Büyükşehir Belediye Başkanı Mustafa Akaydın, Japonya'da düzenlenen EXPO'ya devlet bütçesinden 11 milyar dolar ayrıldığını, Türkiye'de ise EXPO'nun yerel kaynaklarla yapılmasının istendiğini ifade etti.
Çıkan yasalarla Büyükşehir belediyelerinin bütçelerinin azaldığının altını çizen Başkan Akaydın, Antalya Büyükşehir Belediyesi'nin, ''fakir bir belediye'' olduğunu savundu.
Herkes bu konuşmasının ardından Mustafa Akaydın’ı alkışladı.
Ama ben hem şaşırdım, hem de şaşırmadım.
Neden mi?
Öncelikle Antalya Büyükşehir Belediyesi'nin fakirleşme süreci yerel yönetimler için hazırlanan yeni yasa ile birlikte baş gösterdiyse o yasa daha yürürlüğe girmedi.
Dolayısıyla aslı astarı olmayan bir konuşma tarzı.
Yok.,
Antalya zaten oldum olası fakir bir belediyeydiyse, bir Akaydın çarkı daha.
Mustafa Akaydın kısa ve öz, bir çok katılımcıya göre de yerinde olduğu kadar aynı zamanda çok manidar bir konuşma yaptığı gerekçesiyle uzun süre alkışlandıysa da, Bakan Yazıcı’nın konulara vakıf olmamasına dua etsin.
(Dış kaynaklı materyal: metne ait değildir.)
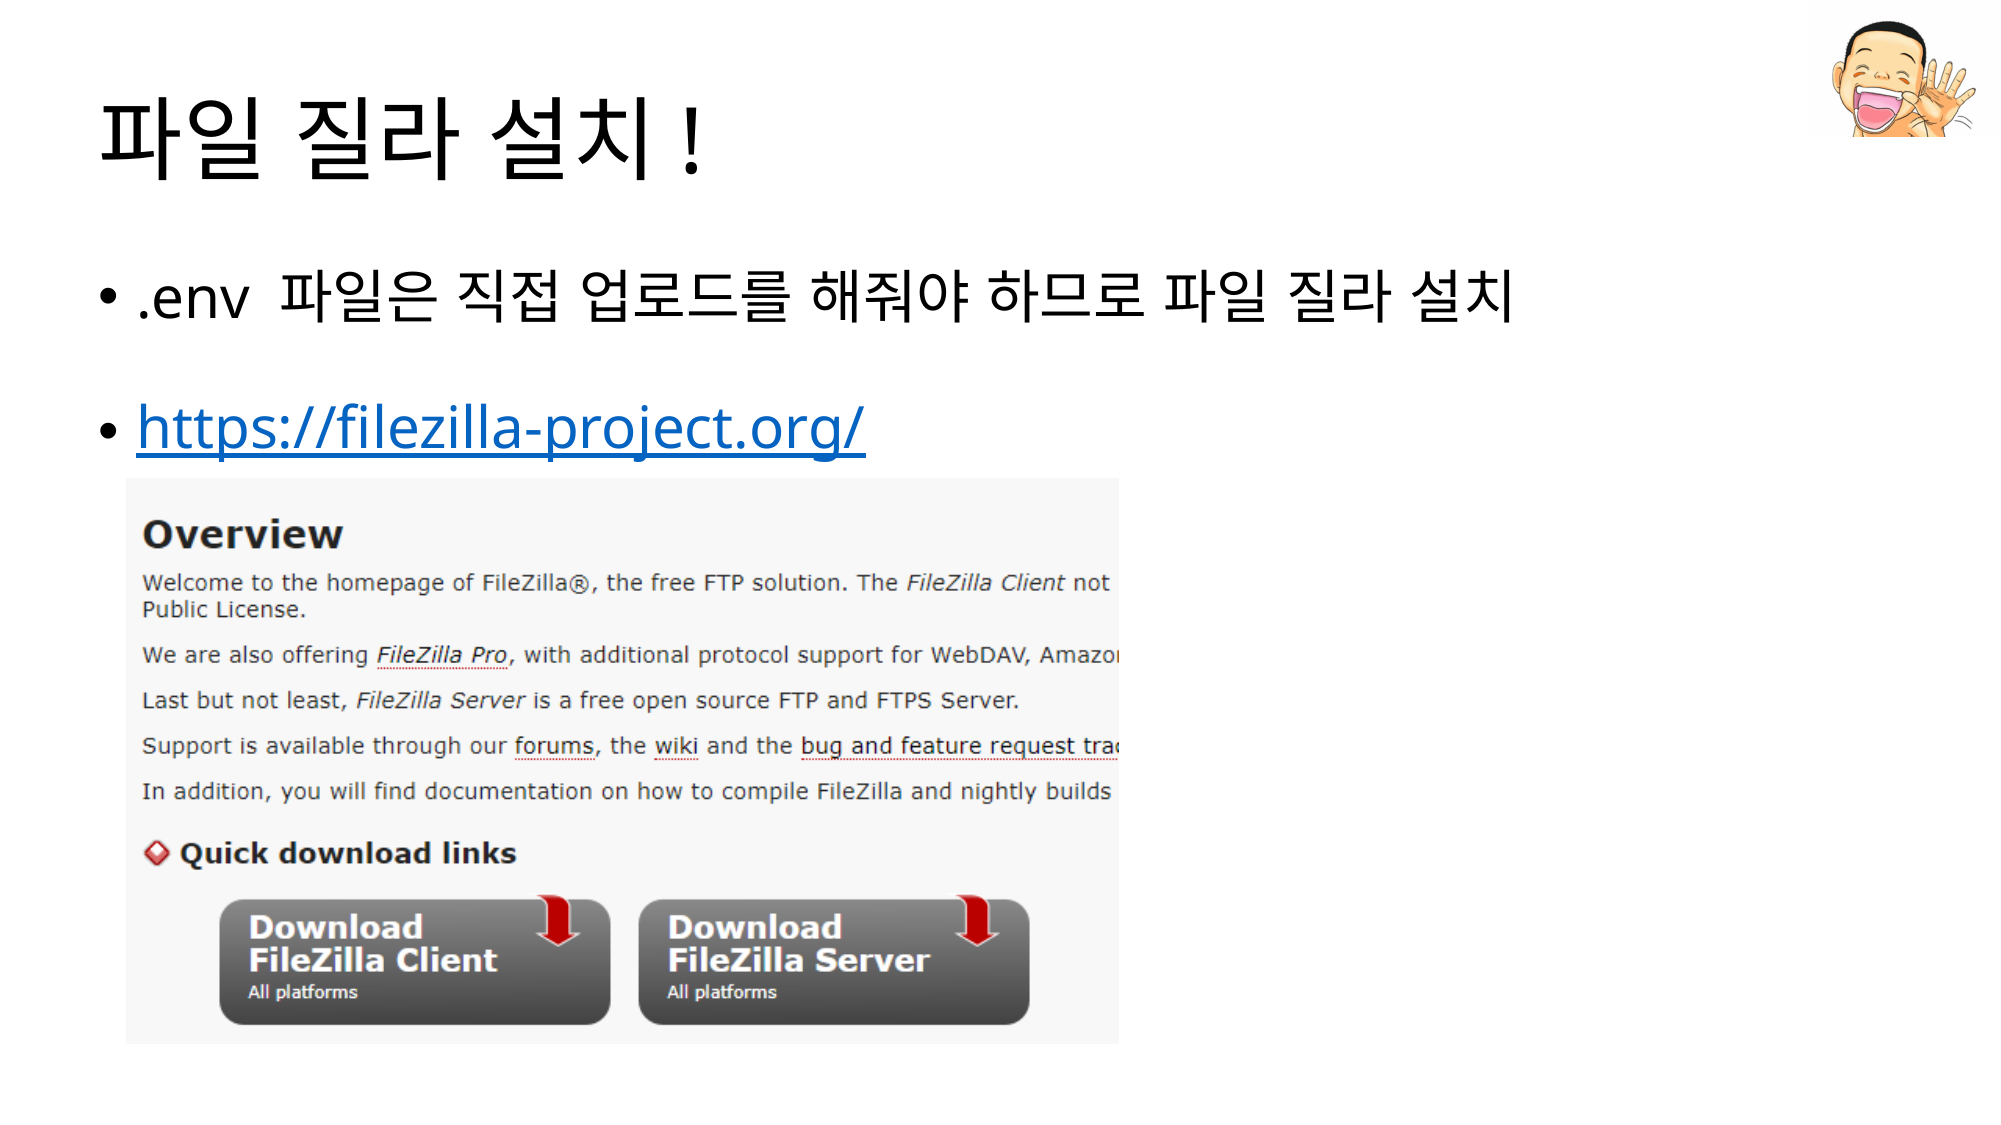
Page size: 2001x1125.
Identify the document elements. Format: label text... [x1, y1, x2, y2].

Büyükşehir Belediye Başkanı Mustafa Akaydın mikrofona çıkar çıkmaz, “Ana muhalefet partisi belediye başkanı olduğum için Antalya yereline ilişkin bazı eleştirileri hükümete iletmek istediğimi söylemek istiyorum” sözlerine karşılık.,
Bakan Yazıcı, “Siz ana muhalefet partisinin belediye başkanı değil, Antalya kentinde yaşayan herkesin belediye başkanısınız” demekle yetindi.
Oysa ki.,
Gümrük ve Ticaret Bakanı Hayati Yazıcı, Akaydın’ın yerel seçimler öncesi, “Merak etme hemşerim, Antalya Ankara’dan zengin” naraları atıp, oy avcılığı yaptığını bilmiş olsaydı, eminim ki yüksek siyasi tecrübesiyle o kürsüde Mustafa Akaydın ile yüzlerce kişinin gözleri önünde pinpon topuyla oynar gibi oynardı.
Sen dün, “Antalya Ankara’dan zengin” diyeceksin, bugün de, Antalya Büyükşehir Belediyesi’nin fakir olduğundan bahsedeceksin.
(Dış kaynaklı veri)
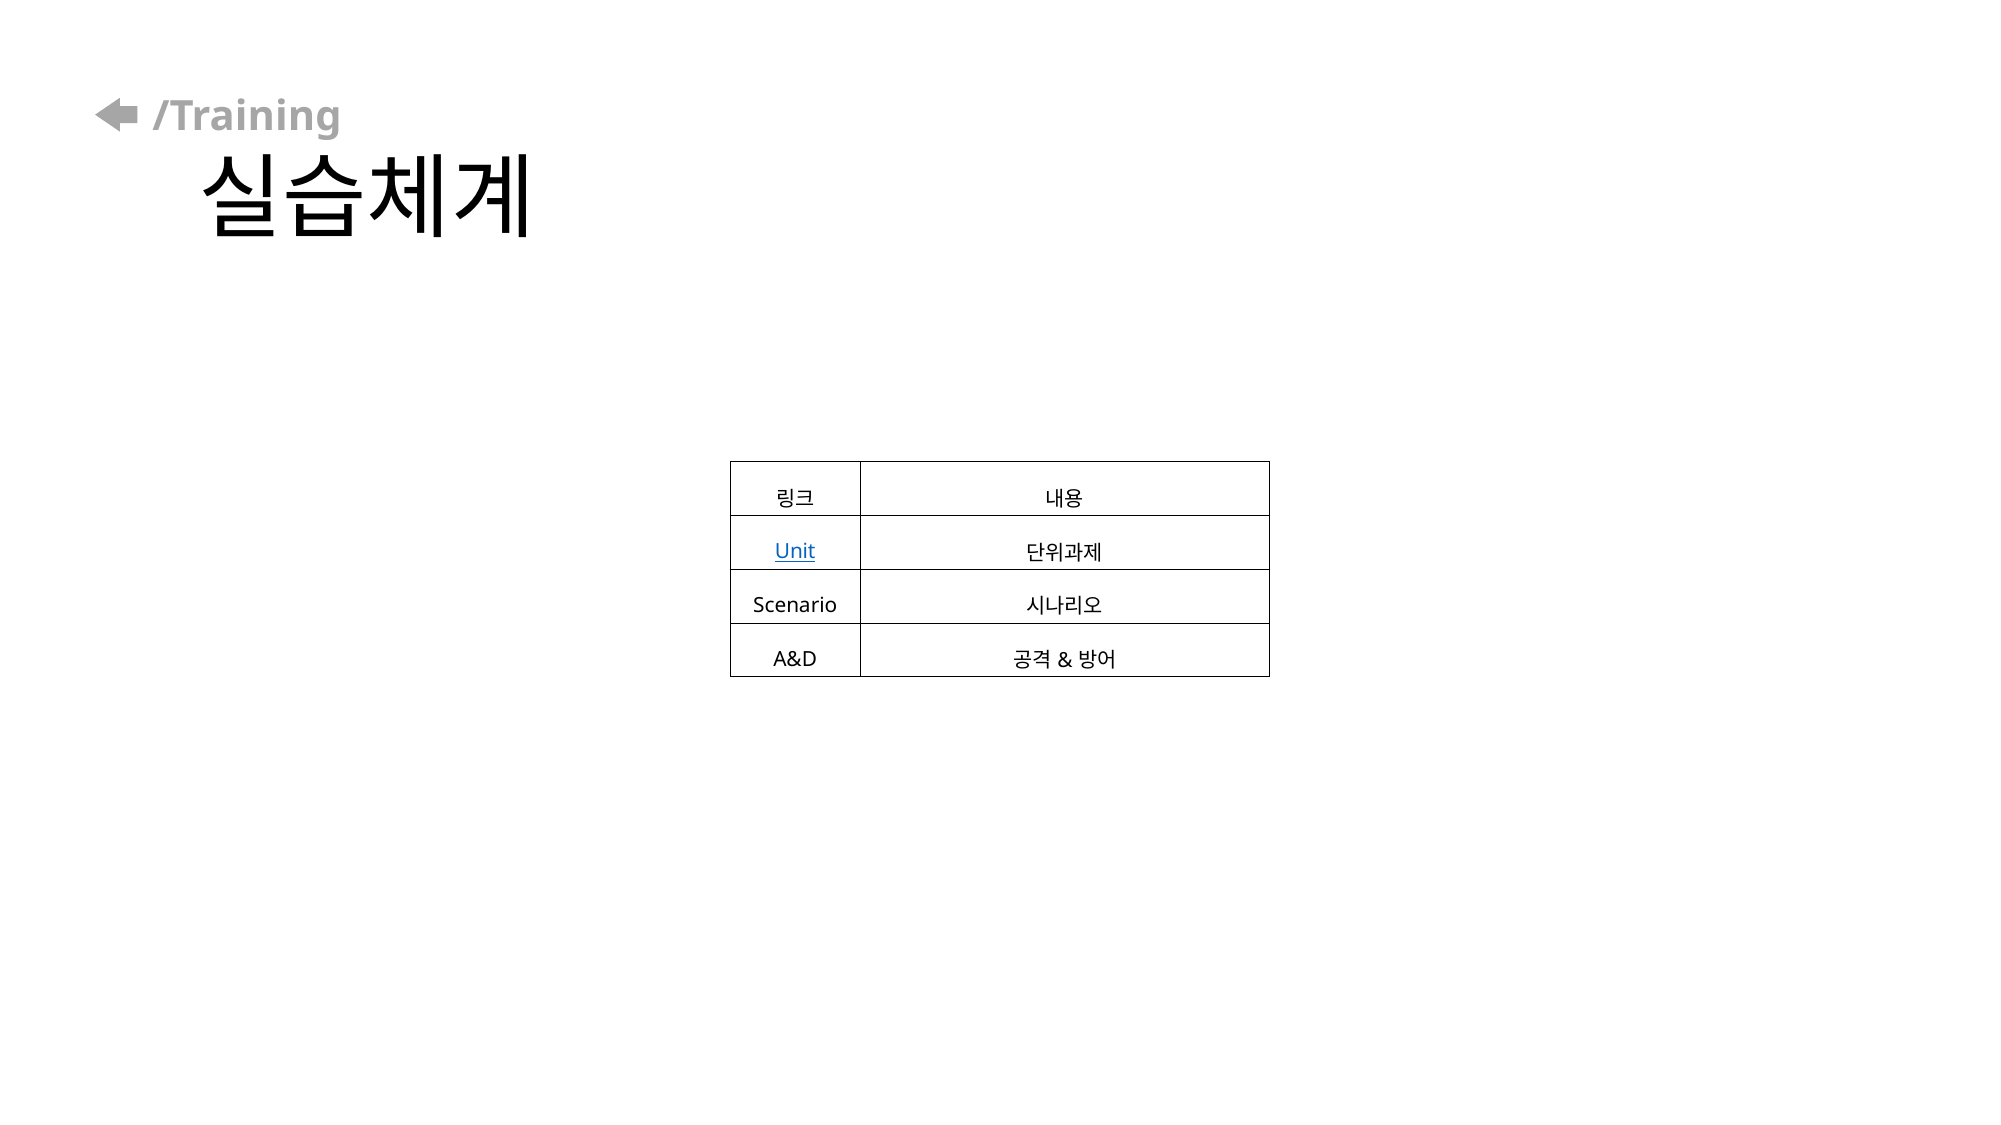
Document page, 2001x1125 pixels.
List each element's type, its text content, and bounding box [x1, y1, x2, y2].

table_cell 공격&방어 [861, 624, 1269, 676]
table_cell 단위과제 [861, 516, 1269, 569]
text_box [93, 95, 139, 134]
title /Training 실습체계 [137, 59, 1863, 278]
table_cell A&D [731, 624, 860, 676]
table_header 내용 [861, 462, 1269, 515]
table_header 링크 [731, 462, 860, 515]
table_cell Unit [731, 516, 860, 569]
table_cell Scenario [731, 570, 860, 623]
table_cell 시나리오 [861, 570, 1269, 623]
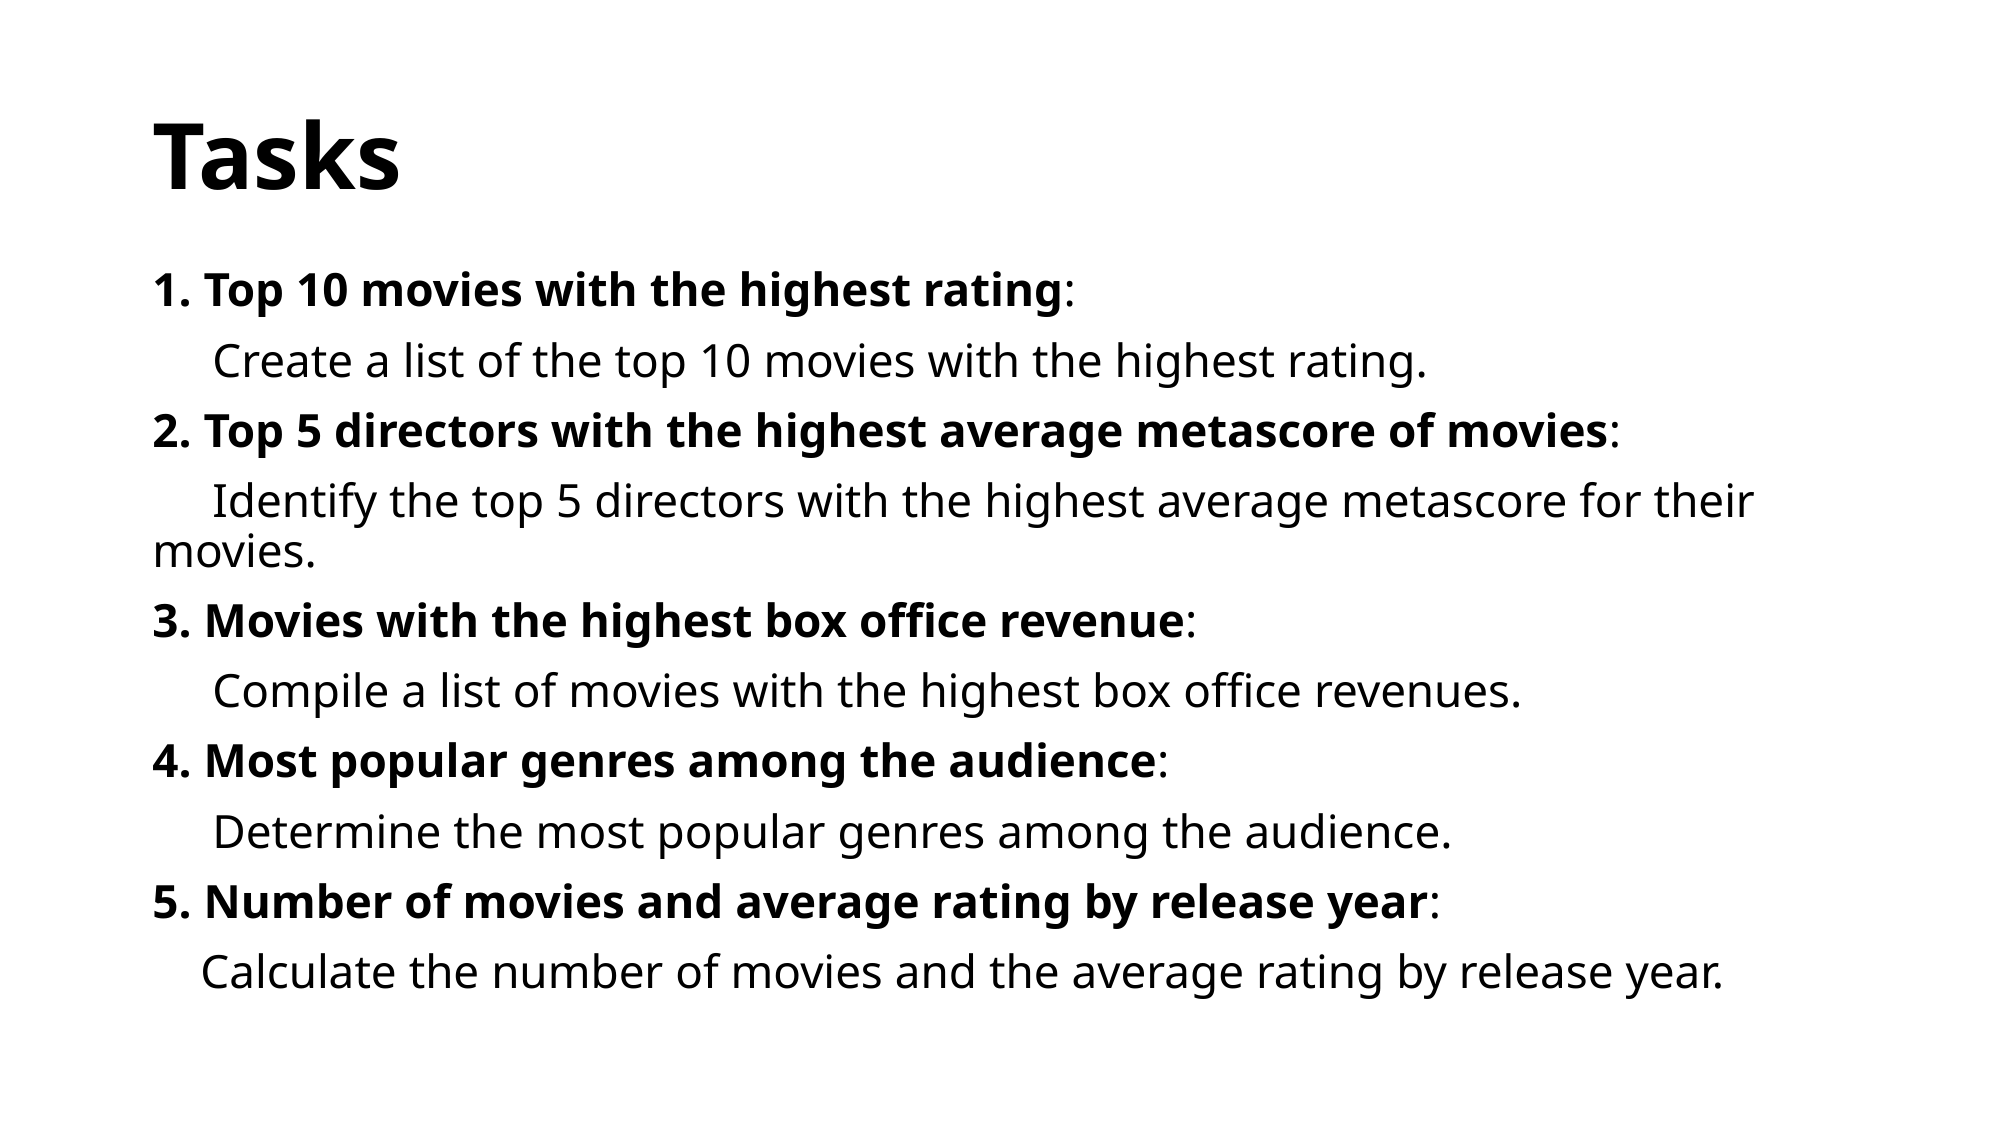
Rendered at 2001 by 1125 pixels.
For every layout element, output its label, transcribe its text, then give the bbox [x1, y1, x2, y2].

list 1. Top 10 movies with the highest rating: Create a list of the top 10 movies with the highest rating. 2. Top 5 directors with the highest average metascore of movies: Identify the top 5 directors with the highest average metascore for their movies. 3. Movies with the highest box office revenue: Compile a list of movies with the highest box office revenues. 4. Most popular genres among the audience: Determine the most popular genres among the audience. 5. Number of movies and average rating by release year: Calculate the number of movies and the average rating by release year. [137, 259, 1863, 974]
title Tasks [137, 59, 1863, 259]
Zengin olarak aldığın belediyeyi fakirleştirdiysen sen fakirleştirdin. ATSO’nun öylesine önemli bir toplantısında bunu itiraf olarak algılamayıp, kürsü siyaseti yaptığı unutanlarca alkışlanan Akaydın, ne yazık ki bir kez daha enkaz edebiyatı yapmaktan geri durmamıştır.
Ve gecenin bana göre en önemli olayına gelince!.
Konuşmalar bitmiş, ödül dağıtım töreni de sona ermiş, kokteyl programına geçilmişti ki, ATSO çalışanlarından birkaç kişi, avuçlarında kartvizit, davetlilere o kartvizitleri dağıtıyordu. Dağıtanlardan birisi hemen arka tarafımda bulunan Giray Parlak’ın yanına gelip, kulağına bir şeyler fısıldadı ki, meraktan çaldırdım!..
Kartvizitten bir tane ben de aldım, Giray Parlak’ın kartviziti olduğunu gördüm. Titri olarak da ATSO Başkan Yardımcısı yazıyordu.
Hayrola.,
Çetin Osman Budak siyasete Giray Parlak da onun yerine ATSO başkanlığına mı soyunuyor da, ödül töreni akşamı herkese kartvizit dağıtılma gereği duyuldu ki?